This is why it's ok to steal music
From the NYT:
"This is not a pretty picture; what we see is that payola is pervasive," Mr. Spitzer said, using a term from the radio scandals of the 1950's in describing e-mail messages and corporate documents that his office obtained during a yearlong investigation. "It is omnipresent. It is driving the industry and it is wrong."
It should come as absolutely no surprise to anyone that radio these days sucks nuts. (Not your show, Rochester, obvs.) Although it doesn't help the situation, I'm sure that this neo-payola isn't the root cause. It doesn't matter how much you pay someone to play shitty music, it still gets on the air. What bothers me is that the industry has been bitching for years about how "piracy" and file-sharing have cut into it's profits, and now we find out that literally millions of dollars have gone to radio stations to promote shitty (or mediocre at best, in the case of Franz Ferdinand) music.
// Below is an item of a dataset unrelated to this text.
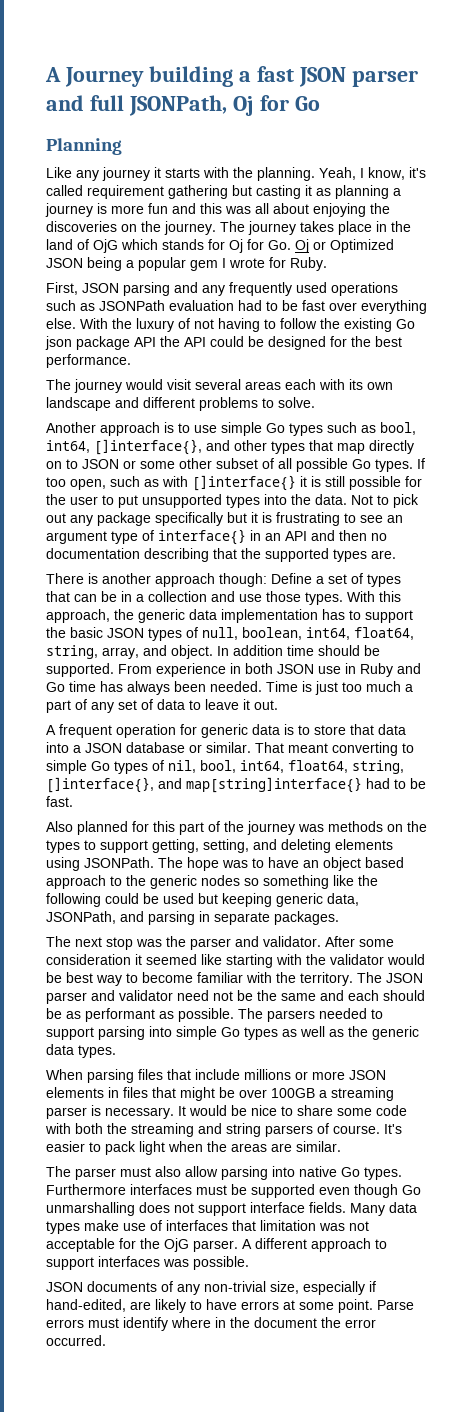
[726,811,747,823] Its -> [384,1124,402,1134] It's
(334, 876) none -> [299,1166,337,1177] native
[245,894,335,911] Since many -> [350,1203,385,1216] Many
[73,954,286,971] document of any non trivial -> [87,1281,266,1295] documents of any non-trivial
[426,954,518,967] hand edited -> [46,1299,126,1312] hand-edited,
While many of the promotions detailed by Mr. Spitzer appear to come cheap - for example, $939 to fly a Buffalo programmer and a guest to New York City in connection with the addition of a Jennifer Lopez track to the playlist - they add up to millions of dollars a year. More than that, the settlement documents provide an unusual window on a sector of the music business where the public airwaves are discussed as a commodity, and where little is allowed to stand in the way of bolstering a song's chart position.